**WORK REQUEST 1**
In the article on Australia's Rio gold medal hopes, which event will Mat Belcher and Will Ryan compete in?
**WORK REQUEST 2**
Carry on the article about sailors Mat Belcher and Will Ryan from its final sentence.
#### TEXT FOR ANALYSIS
Our Rio Olympic gold medal locks

YOU’LL read more about Sally Pearson, the Boomers and our swimmers in the lead-up to Rio 2016, but when our Olympic bosses pencil in gold medals for next year’s Games there’s two names they write down first.

Mat Belcher and Will Ryan.

Belcher, a 32-year-old from the Gold Coast, and Ryan, 26, from Sydney, will compete in the Men’s 470 sailing event and look to continue Australia’s recent domination of the event.

They might not be household names but these two athletes deserve your respect — and your attention. Here’s seven things you probably didn’t know about these two golden boys.

THEY’RE UNBACKABLE FAVOURITES FOR GOLD IN RIO

As we said, if you’re looking for athletes to back at next year’s Olympics, Belcher and Ryan are your men. But don’t expect much of a return. These guys are very, very good at what they do and the bookies will know it.

Belcher has won the past five world championships, including the past two with Ryan, and is the reigning Olympic champion. He won gold in London with former partner Malcolm Page after entering the Games a $1.10 favourite.
########
#### RECORDS PROVIDED
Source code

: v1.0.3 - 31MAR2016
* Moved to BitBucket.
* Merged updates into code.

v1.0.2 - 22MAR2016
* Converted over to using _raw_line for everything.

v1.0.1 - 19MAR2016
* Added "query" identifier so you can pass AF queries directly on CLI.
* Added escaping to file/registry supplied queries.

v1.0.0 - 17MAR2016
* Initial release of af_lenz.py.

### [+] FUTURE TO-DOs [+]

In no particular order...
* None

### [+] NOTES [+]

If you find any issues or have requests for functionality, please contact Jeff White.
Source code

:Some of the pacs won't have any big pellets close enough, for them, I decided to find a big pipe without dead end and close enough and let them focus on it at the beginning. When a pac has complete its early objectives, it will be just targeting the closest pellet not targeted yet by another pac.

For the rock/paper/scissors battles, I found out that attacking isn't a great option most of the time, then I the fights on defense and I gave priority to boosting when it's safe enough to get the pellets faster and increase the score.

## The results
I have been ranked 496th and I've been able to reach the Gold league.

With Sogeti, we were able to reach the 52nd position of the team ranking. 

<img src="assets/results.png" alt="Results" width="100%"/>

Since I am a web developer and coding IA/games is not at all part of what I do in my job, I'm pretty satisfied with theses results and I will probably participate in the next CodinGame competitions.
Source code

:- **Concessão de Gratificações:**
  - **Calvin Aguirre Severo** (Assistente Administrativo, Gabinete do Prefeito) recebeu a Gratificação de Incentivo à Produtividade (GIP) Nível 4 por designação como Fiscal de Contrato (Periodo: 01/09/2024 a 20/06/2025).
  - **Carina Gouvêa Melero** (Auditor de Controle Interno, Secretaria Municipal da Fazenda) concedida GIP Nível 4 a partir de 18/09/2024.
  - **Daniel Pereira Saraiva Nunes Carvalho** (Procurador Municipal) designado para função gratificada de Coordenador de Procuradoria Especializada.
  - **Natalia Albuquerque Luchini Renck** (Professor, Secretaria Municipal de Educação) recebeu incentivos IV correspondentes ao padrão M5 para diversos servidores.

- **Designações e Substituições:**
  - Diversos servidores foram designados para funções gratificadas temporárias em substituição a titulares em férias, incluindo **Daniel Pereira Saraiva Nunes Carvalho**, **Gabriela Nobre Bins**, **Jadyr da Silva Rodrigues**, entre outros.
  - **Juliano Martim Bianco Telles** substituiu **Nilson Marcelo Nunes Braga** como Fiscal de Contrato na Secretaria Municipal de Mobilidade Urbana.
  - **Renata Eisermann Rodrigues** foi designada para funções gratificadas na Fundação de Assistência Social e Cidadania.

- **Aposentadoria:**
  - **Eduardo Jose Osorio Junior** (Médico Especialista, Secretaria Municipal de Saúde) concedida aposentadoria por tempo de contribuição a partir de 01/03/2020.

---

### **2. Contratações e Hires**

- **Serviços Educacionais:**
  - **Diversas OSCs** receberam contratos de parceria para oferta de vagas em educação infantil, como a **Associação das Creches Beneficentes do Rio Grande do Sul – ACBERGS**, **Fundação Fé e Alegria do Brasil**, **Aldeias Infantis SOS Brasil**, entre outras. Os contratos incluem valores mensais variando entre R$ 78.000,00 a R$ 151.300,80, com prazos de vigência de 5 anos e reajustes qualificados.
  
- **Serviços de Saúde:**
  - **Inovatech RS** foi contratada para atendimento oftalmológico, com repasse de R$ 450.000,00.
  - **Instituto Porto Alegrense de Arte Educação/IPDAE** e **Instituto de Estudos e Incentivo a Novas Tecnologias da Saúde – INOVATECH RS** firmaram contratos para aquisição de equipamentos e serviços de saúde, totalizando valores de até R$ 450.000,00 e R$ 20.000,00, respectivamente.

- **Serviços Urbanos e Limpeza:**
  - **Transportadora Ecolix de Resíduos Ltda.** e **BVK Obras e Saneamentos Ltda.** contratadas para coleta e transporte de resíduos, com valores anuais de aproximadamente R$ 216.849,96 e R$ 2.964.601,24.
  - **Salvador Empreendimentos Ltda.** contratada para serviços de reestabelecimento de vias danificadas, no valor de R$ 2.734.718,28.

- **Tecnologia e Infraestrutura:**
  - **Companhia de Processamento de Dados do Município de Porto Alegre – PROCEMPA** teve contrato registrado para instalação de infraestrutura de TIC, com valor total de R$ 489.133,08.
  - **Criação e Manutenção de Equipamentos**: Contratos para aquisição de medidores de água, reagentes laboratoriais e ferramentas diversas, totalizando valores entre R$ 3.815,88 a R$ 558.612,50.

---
########
**EXPECTED OUTPUT 1**
The Men's 470 sailing event.

**EXPECTED OUTPUT 2**
Since replacing Page with the younger Ryan, the team hasn’t missed a beat. Is all that pressure a worry? Nope. “It’s almost second nature to be performing under that type of pressure,” Ryan says. “That’s what we train for … hopefully the other guys are scared.”

THEIR BOATS ARE NAMED AFTER NICOLE KIDMAN MOVIES

Page started this tradition in Beijing in 2008 when he named the boat he and former partner Nathan Wilmot sailed to gold Australia. In London it was Practical Magic and then at the 2014 World Championships it was Happy Feet (Kidman voiced one of the penguins).

Because of the difficulty in transporting the boats around the world for races, Belcher and Ryan have a fleet of boats — including Bewitched and Far and Away — across the globe. But they can’t tell you the name of the boat they’ll use in Rio because it hasn’t been launched yet.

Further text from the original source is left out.